Definitely use cookies for this. The best approach is to make yourself a cookies wrapper class that will do all the heavy lifting for you - checking if cookie is null, accessing the httpcontext, etc. No need to mess up your code with all that; just abstract it all out into cookies.cs or .vb.
SetCookieValue(someValue, cookieName); //there will be some expiration concerns here as well
myValue = GetCookieValue(cookieName);
Christian Weiss has a good strategy.
If you think your data is too large for the Session, I would consider a database of some sort using cache so that you don't unnecessary calls.
If it is per-user-session data you're storing, using the ASP.NET Session is definitely your best bet. If you're most worried about memory usage then you can use MSSQL mode. The data has to live somewhere and the choice of which session mode to use is dependent on your environment and the usage patterns of your users.

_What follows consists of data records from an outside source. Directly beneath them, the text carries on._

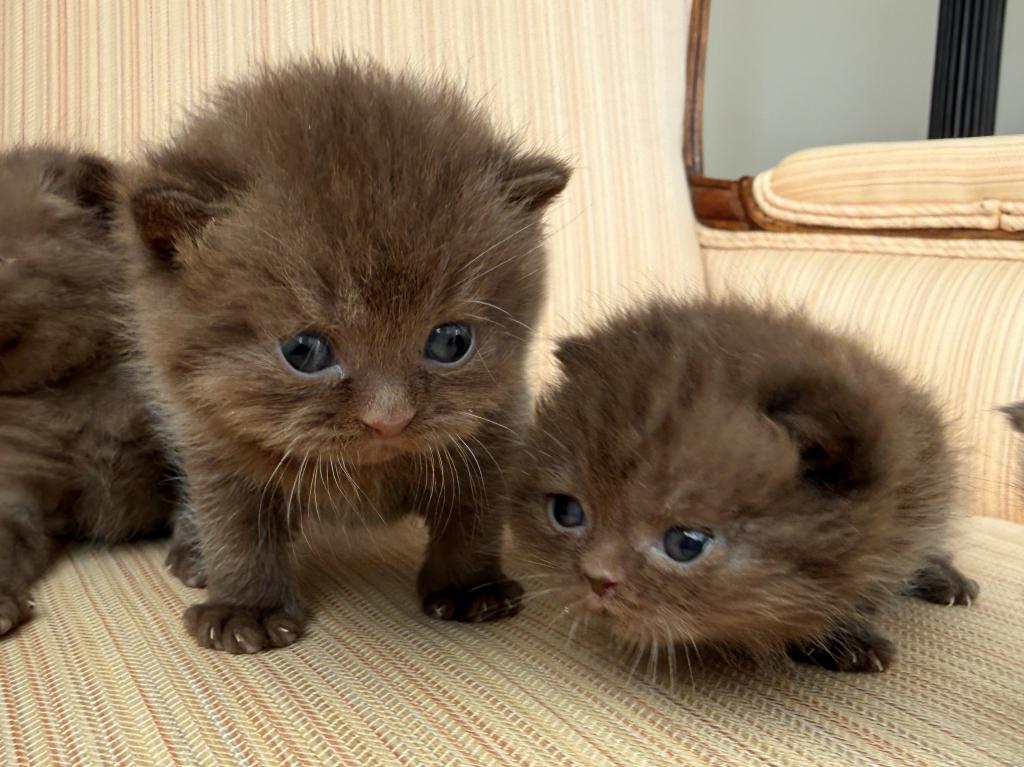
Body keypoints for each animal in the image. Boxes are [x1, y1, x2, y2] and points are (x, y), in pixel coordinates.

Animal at [116, 59, 570, 653]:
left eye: (451, 341)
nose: (389, 418)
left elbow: (473, 515)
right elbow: (235, 530)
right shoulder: (211, 440)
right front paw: (247, 607)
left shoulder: (493, 426)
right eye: (304, 351)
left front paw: (471, 587)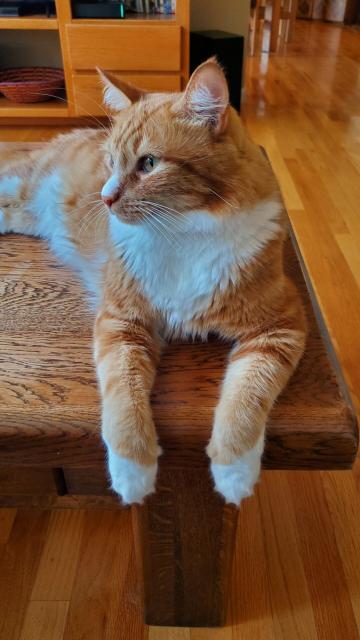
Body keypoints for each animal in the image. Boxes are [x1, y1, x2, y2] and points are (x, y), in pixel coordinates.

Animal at [0, 62, 306, 508]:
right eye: (110, 161)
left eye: (148, 163)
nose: (105, 197)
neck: (182, 233)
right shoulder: (122, 323)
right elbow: (123, 395)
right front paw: (133, 470)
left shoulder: (279, 327)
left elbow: (247, 396)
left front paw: (234, 469)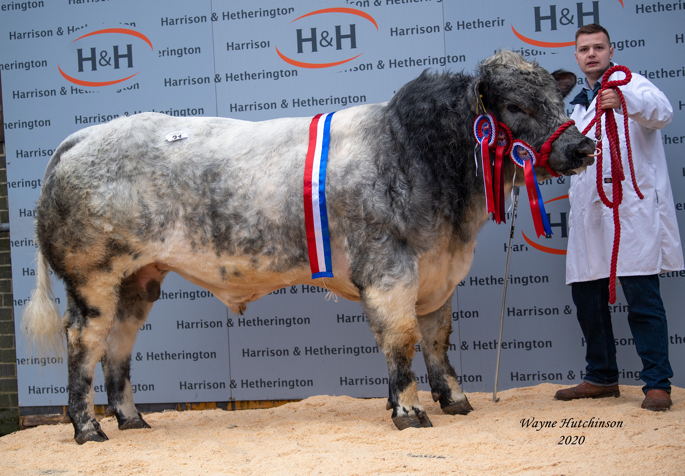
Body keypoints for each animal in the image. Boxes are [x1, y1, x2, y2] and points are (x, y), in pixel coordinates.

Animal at [22, 50, 592, 444]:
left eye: (559, 99)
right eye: (515, 106)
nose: (582, 147)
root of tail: (84, 137)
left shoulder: (438, 274)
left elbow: (437, 340)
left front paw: (454, 400)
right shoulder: (390, 271)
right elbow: (402, 340)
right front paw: (409, 411)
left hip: (139, 279)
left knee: (119, 343)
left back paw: (132, 419)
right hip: (92, 278)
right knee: (84, 342)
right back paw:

Don't assume there will be a problem with the size of session state until you see such a problem and have tried to solve it. For instance, it's possible that, although the application as a whole may use a large amount of session state, that any given user may not use that much in the course of a session.
I's also possible that changing from the default session state provider to the SQL provider or state server provider would ease a memory issue.
You can use Cache, but Cache is application-wide. You would need to qualify Cache entries with the user id or session id: Cache[userID + ".MyCacheEntry"].
Do not, under any circumstances, use static variables to store this data. As suggested by your subject line, they are application-wide, not per-user.